# [Assignment]
The result should be a word-for-word retyping of the entries below, free of pictures.

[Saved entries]
# # # # #

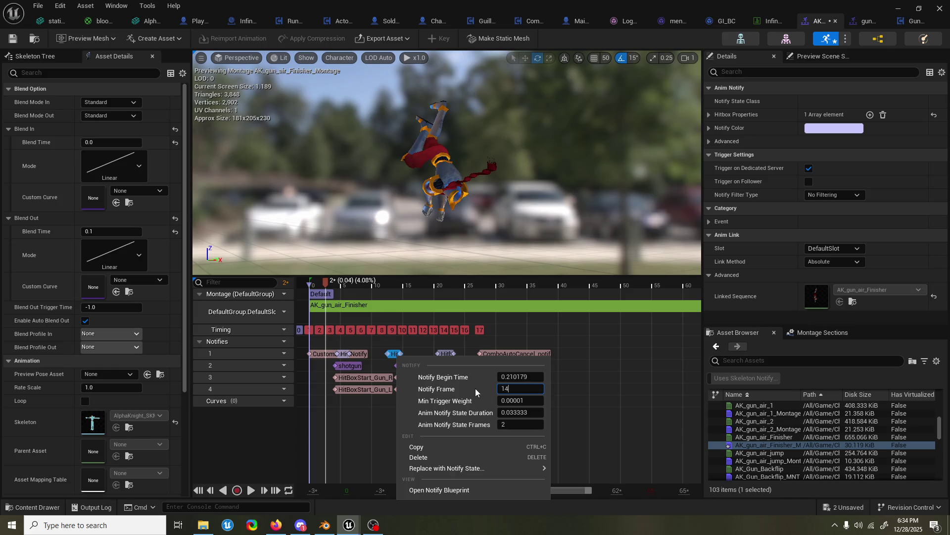
key(Return)
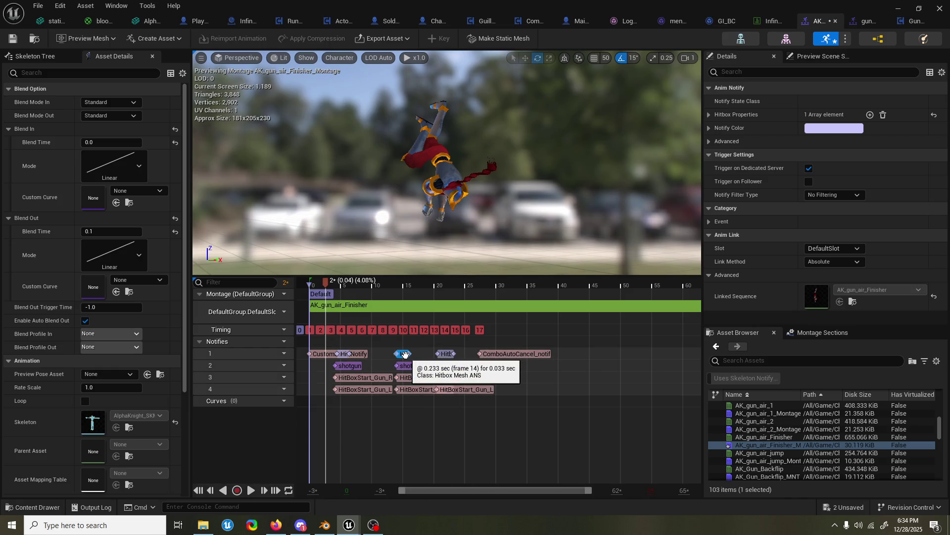
right_click(406, 356)
click(418, 345)
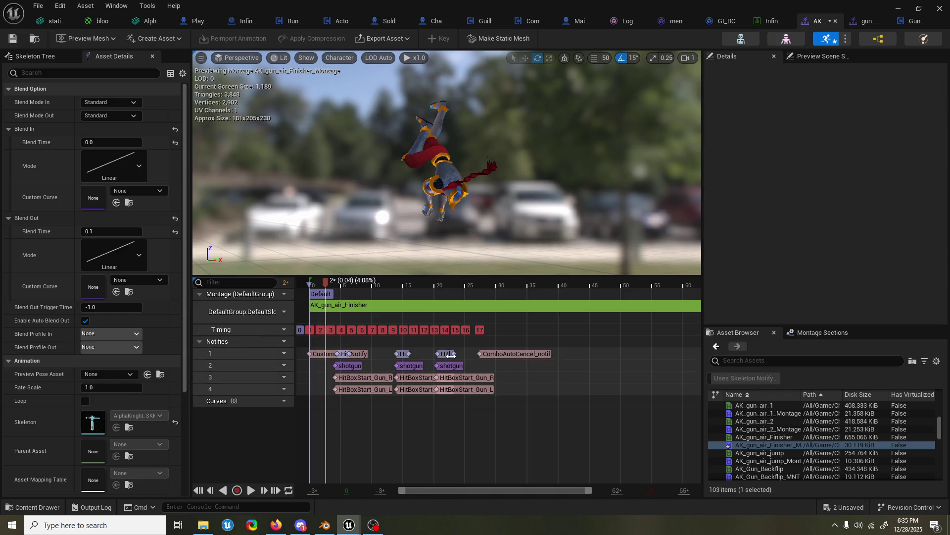
- Retime the later Hit notify and move the HitBoxStart_Gun_R and _L notifies to frame 24
click(444, 354)
right_click(444, 354)
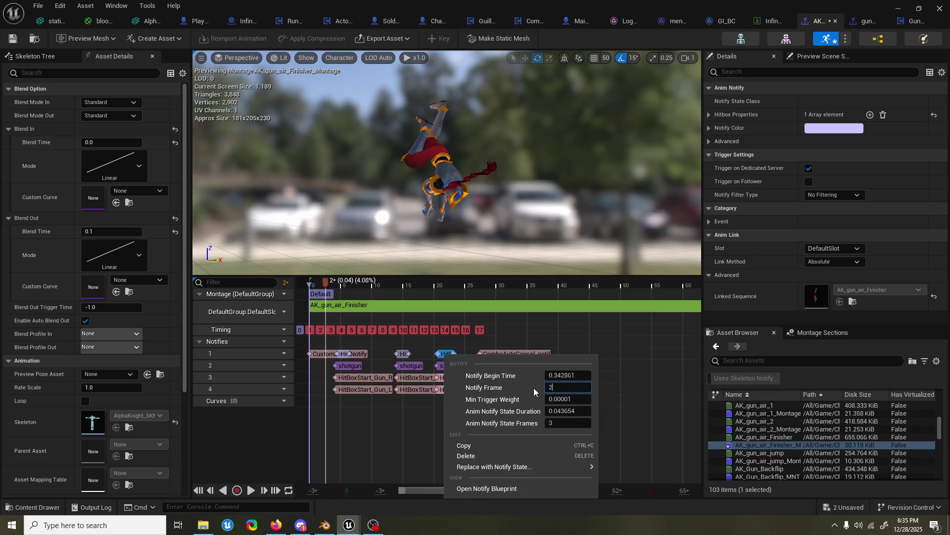
text(3)
key(Return)
click(479, 378)
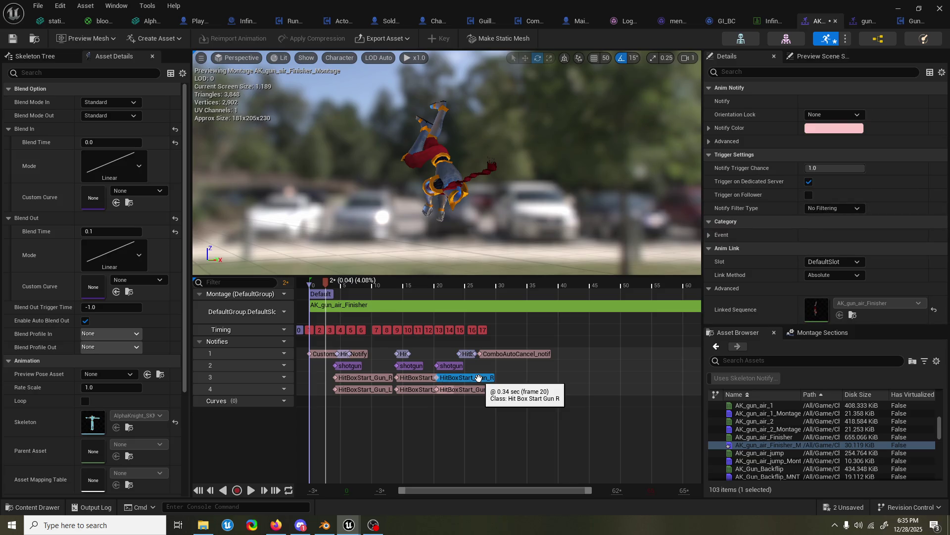
right_click(478, 378)
click(567, 411)
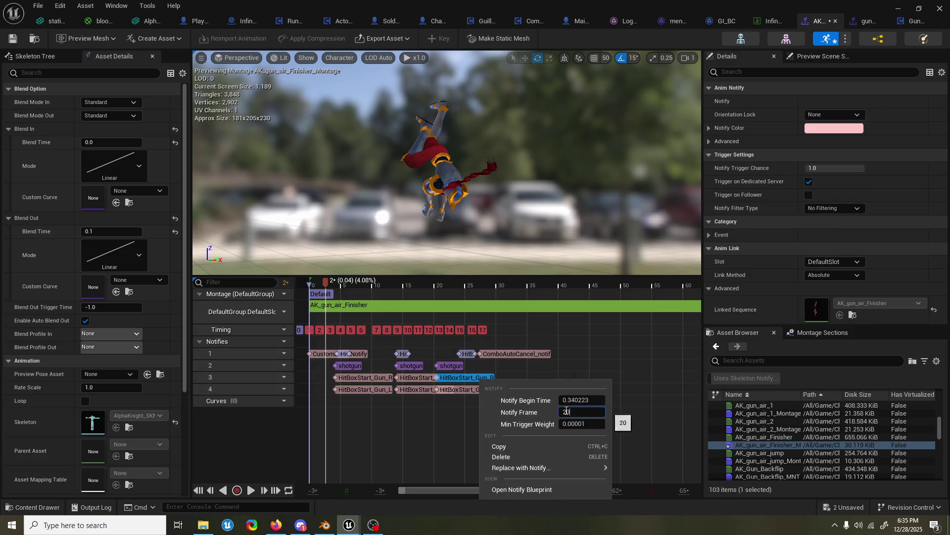
key(Return)
click(486, 389)
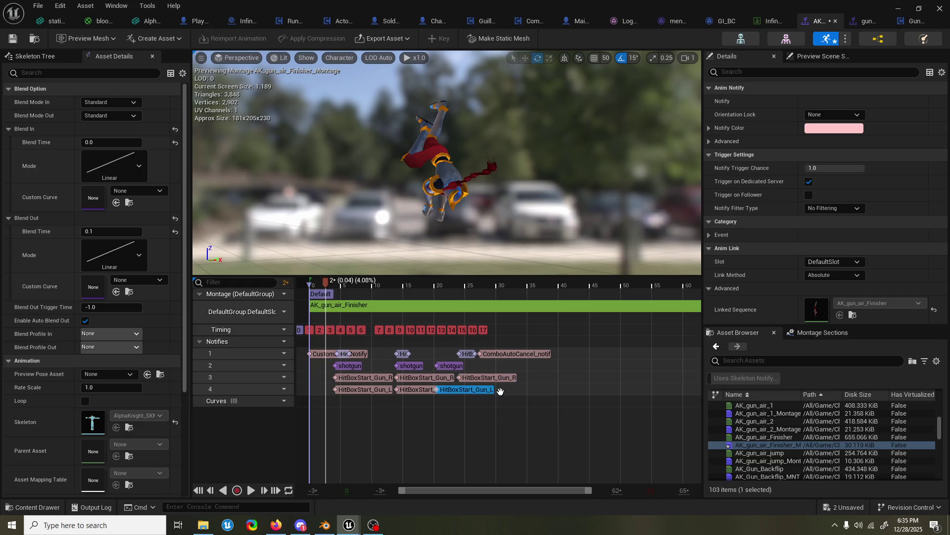
right_click(474, 391)
text(2)
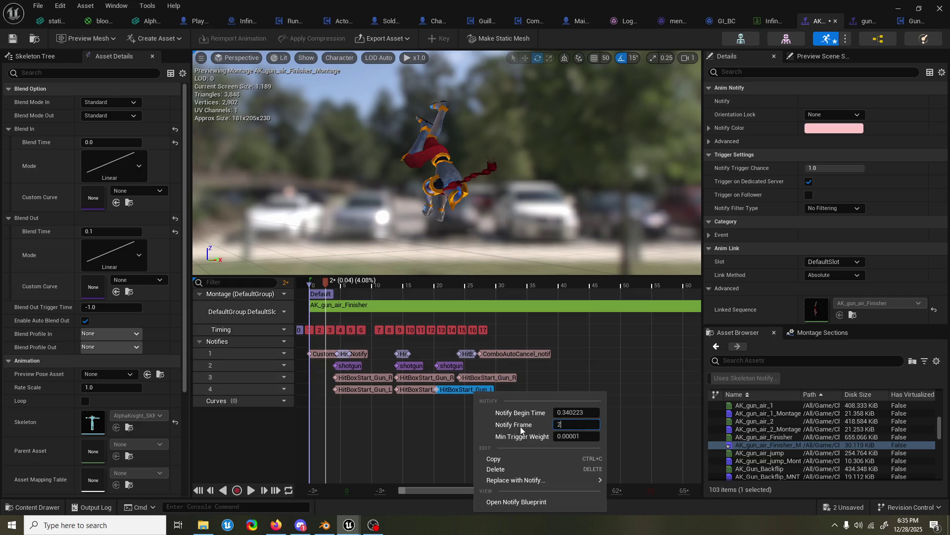
text(0)
key(Return)
- Move the shotgun notify to frame 24 and give the hitbox notifies two-frame durations
right_click(457, 365)
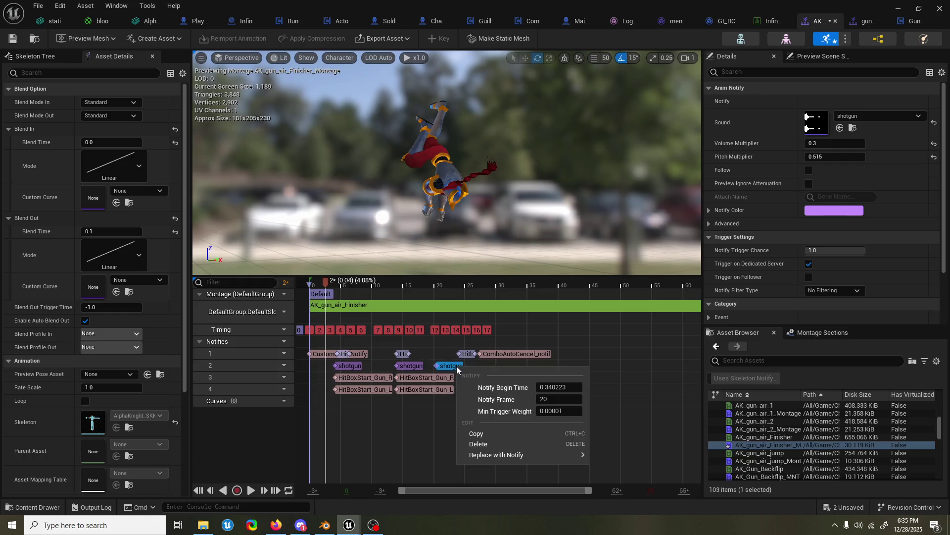
key(Return)
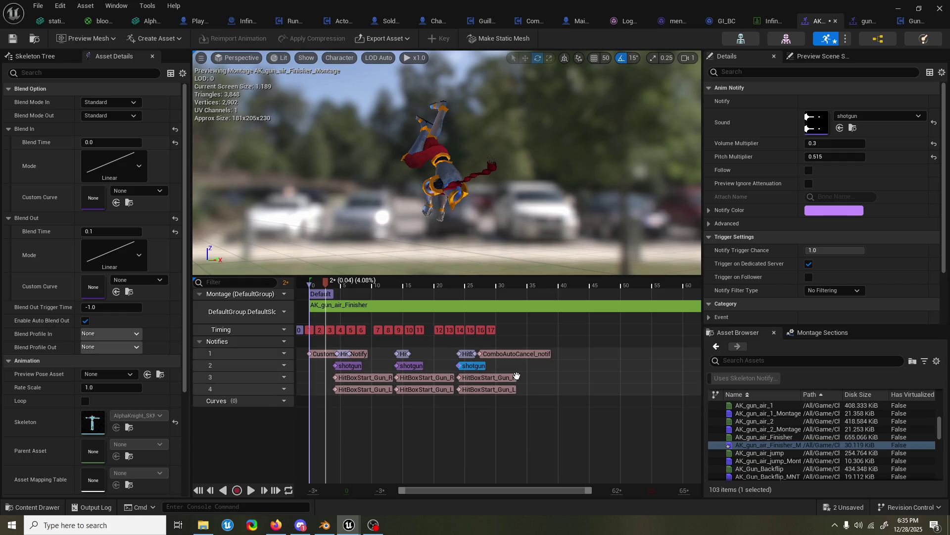
right_click(472, 357)
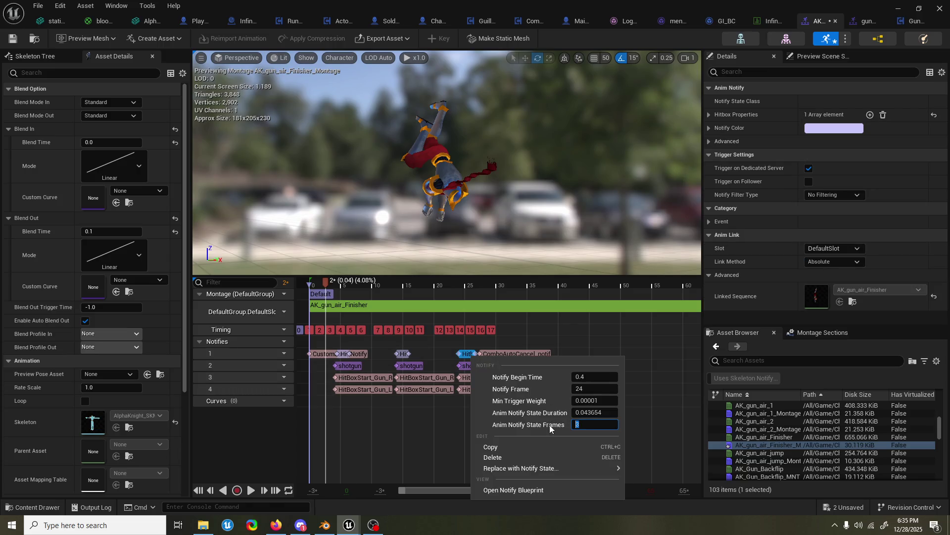
key(Return)
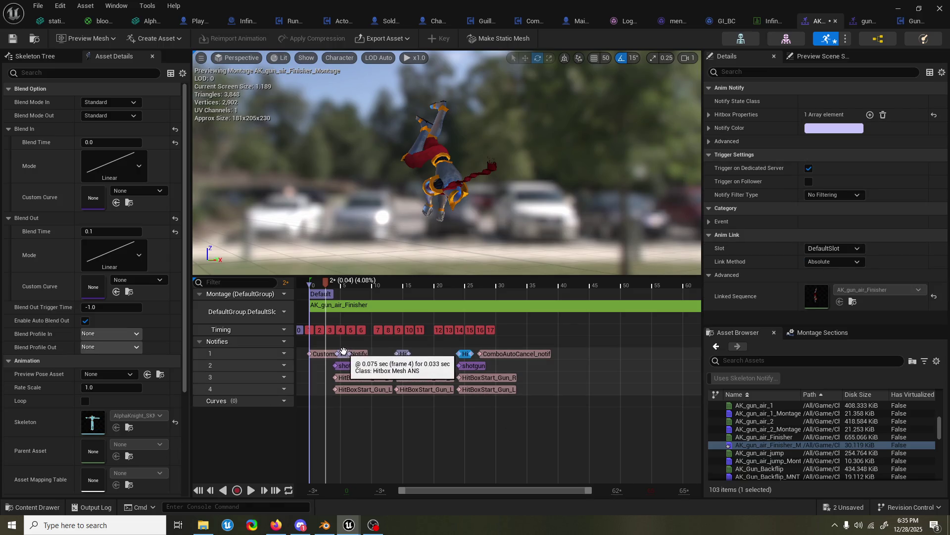
right_click(343, 354)
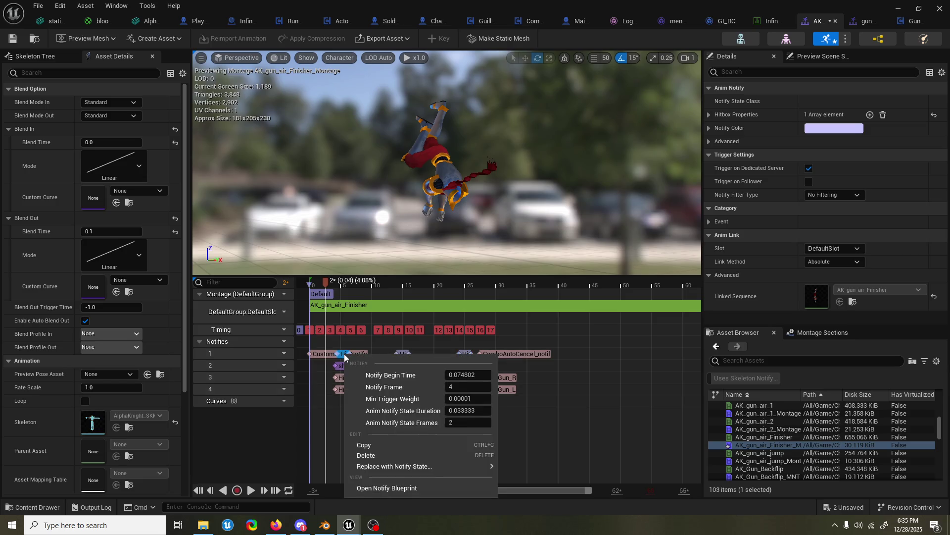
key(Escape)
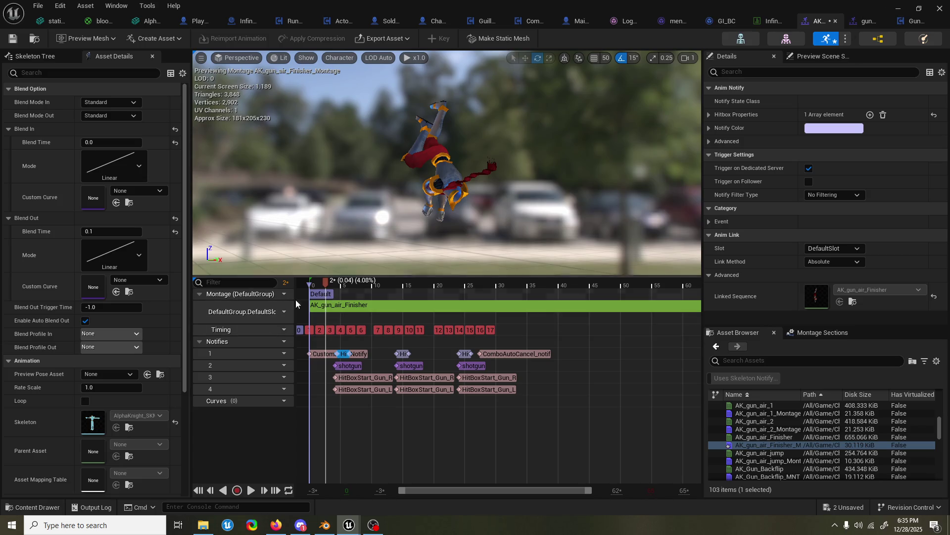
drag(327, 282, 395, 283)
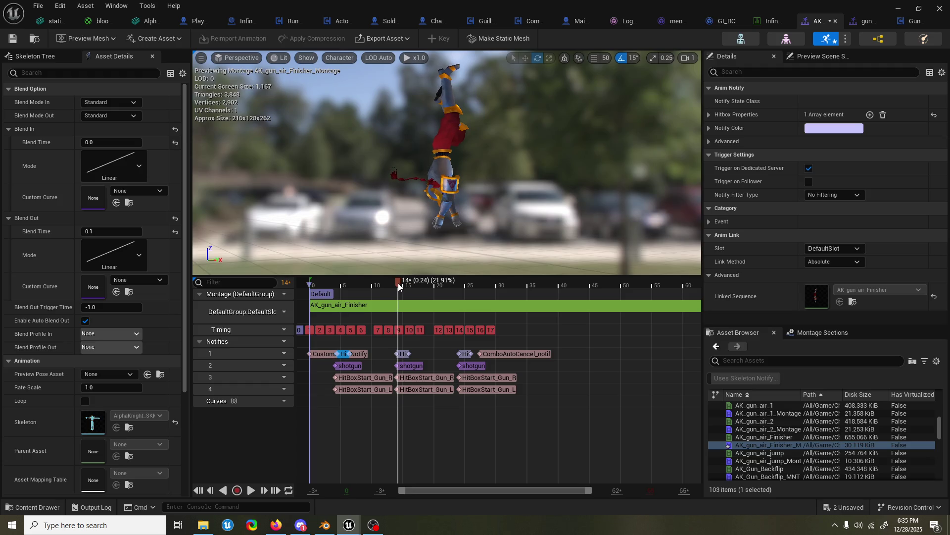
- Scrub and play back the retimed air finisher montage to check the poses
drag(411, 285, 572, 288)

# # # # #

# [Solved exercise]
key(Return)
right_click(406, 356)
click(418, 345)
- Retime the later Hit notify and move the HitBoxStart_Gun_R and _L notifies to frame 24
click(444, 354)
right_click(444, 354)
text(3)
key(Return)
click(479, 378)
right_click(478, 378)
click(567, 411)
key(Return)
click(486, 389)
right_click(474, 391)
text(2)
text(0)
key(Return)
- Move the shotgun notify to frame 24 and give the hitbox notifies two-frame durations
right_click(457, 365)
key(Return)
right_click(472, 357)
key(Return)
right_click(343, 354)
key(Escape)
drag(327, 282, 395, 283)
- Scrub and play back the retimed air finisher montage to check the poses
drag(411, 285, 572, 288)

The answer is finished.